■ **WHAT YOU ARE ASKED TO DO**
Copy each of the entries below faithfully, setting aside any pictures.

■ **DATA UNDER STUDY**
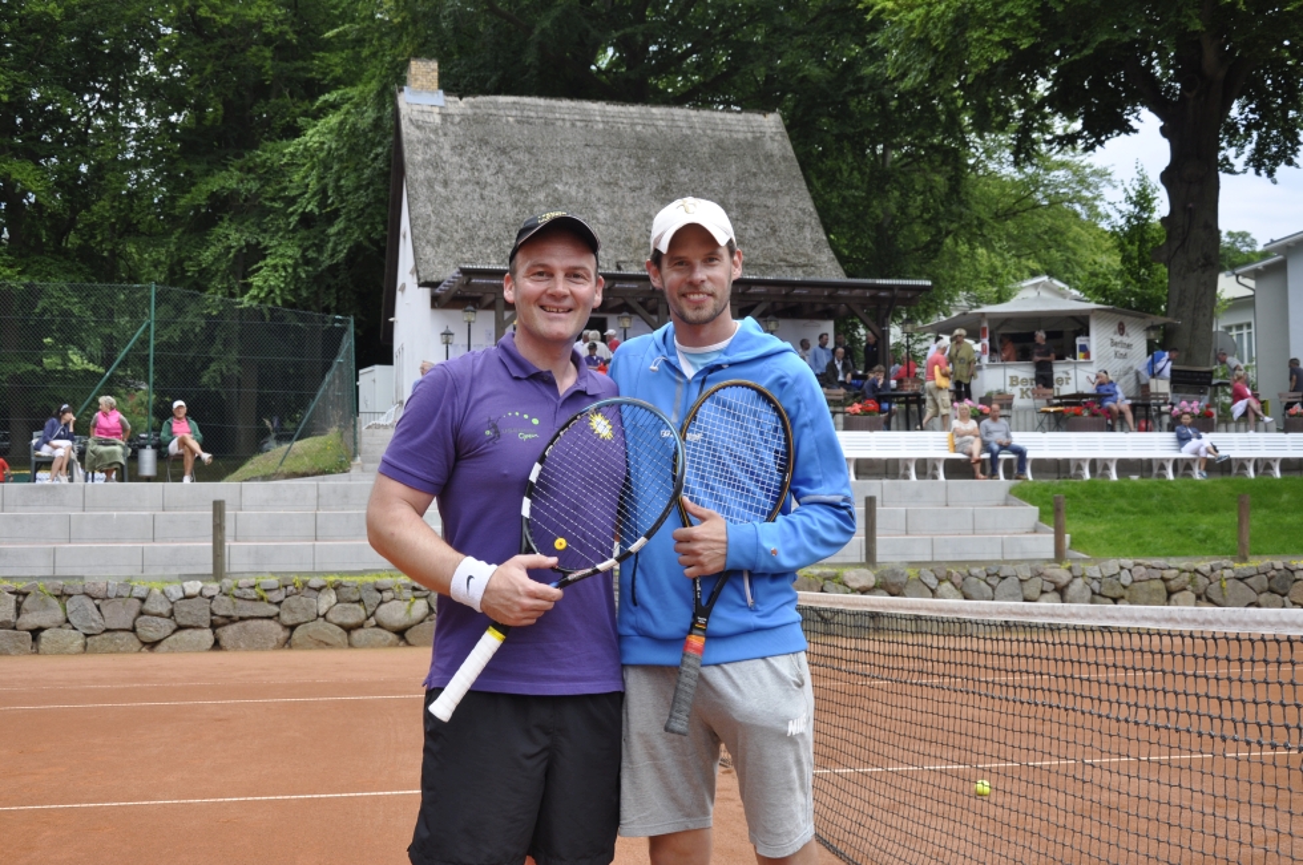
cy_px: 432
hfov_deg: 49.6
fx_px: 1410
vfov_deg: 34.1
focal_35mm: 39
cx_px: 652
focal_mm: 26
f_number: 6.7
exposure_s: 1/180
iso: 200
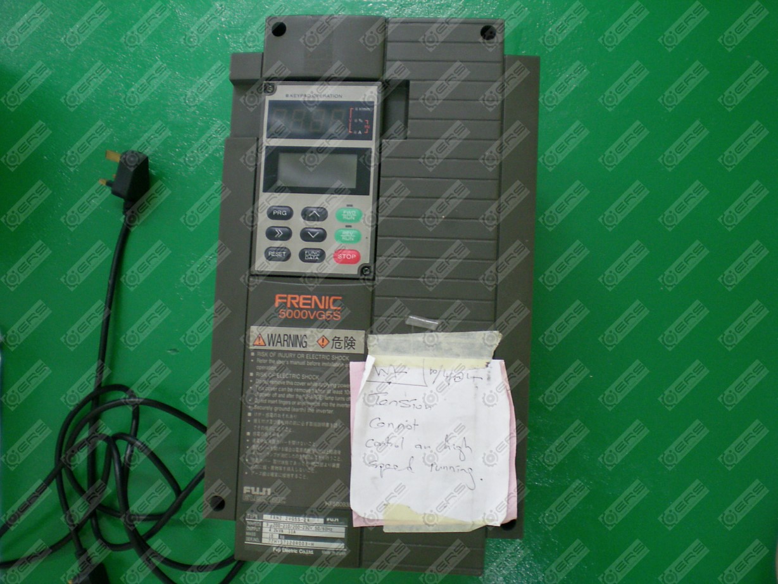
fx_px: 854
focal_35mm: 38
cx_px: 389
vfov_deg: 37.7
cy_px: 292
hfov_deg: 49.0
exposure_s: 1/13.4
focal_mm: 6.3
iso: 200
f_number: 3.1
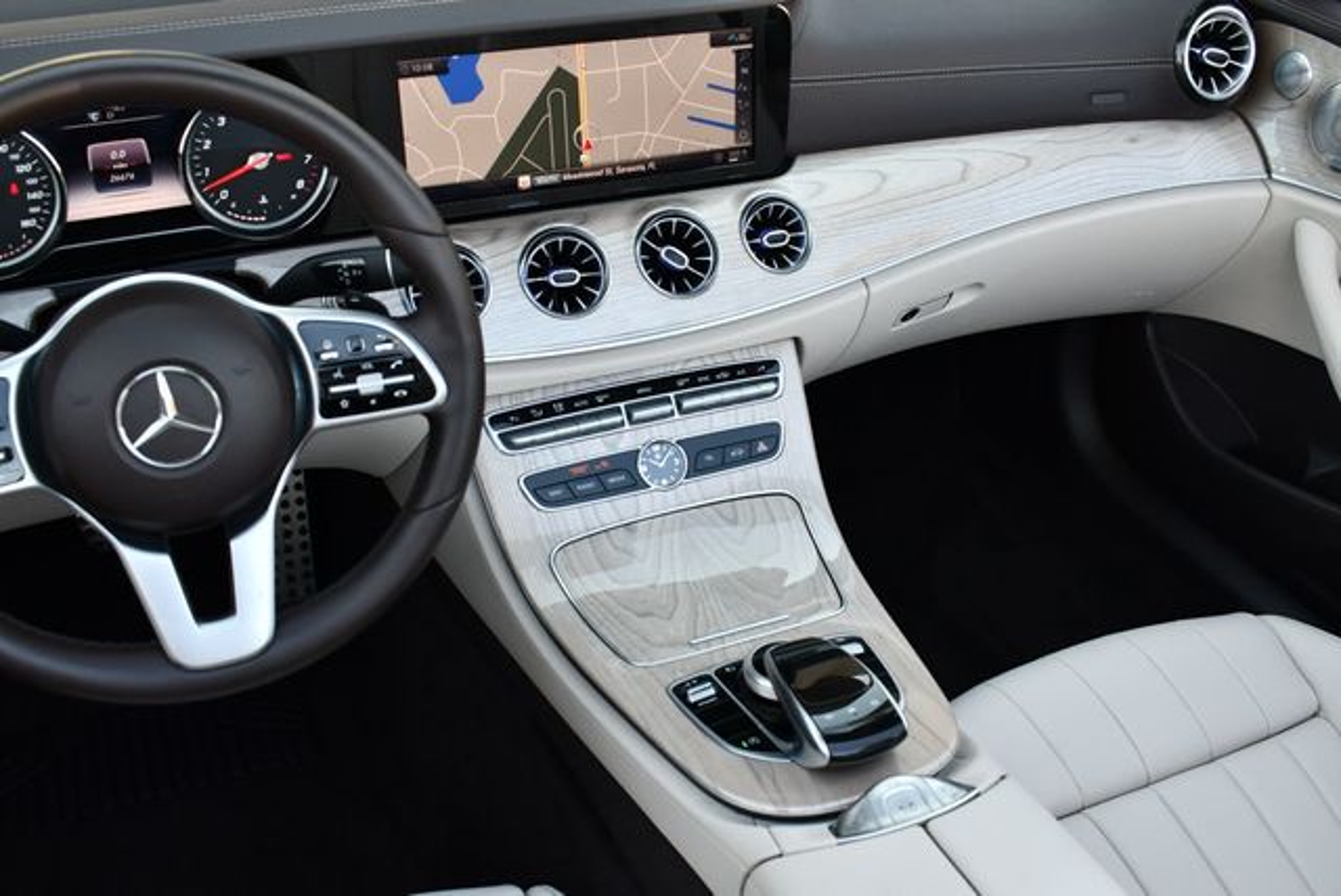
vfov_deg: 36.9
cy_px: 448
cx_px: 670
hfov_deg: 53.1
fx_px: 1342
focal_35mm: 36
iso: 400
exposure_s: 1/250
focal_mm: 18
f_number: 4.5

■ **RESPONSE**
cy_px: 432
hfov_deg: 49.6
fx_px: 1410
vfov_deg: 34.1
focal_35mm: 39
cx_px: 652
focal_mm: 26
f_number: 6.7
exposure_s: 1/180
iso: 200
fx_px: 854
focal_35mm: 38
cx_px: 389
vfov_deg: 37.7
cy_px: 292
hfov_deg: 49.0
exposure_s: 1/13.4
focal_mm: 6.3
iso: 200
f_number: 3.1
vfov_deg: 36.9
cy_px: 448
cx_px: 670
hfov_deg: 53.1
fx_px: 1342
focal_35mm: 36
iso: 400
exposure_s: 1/250
focal_mm: 18
f_number: 4.5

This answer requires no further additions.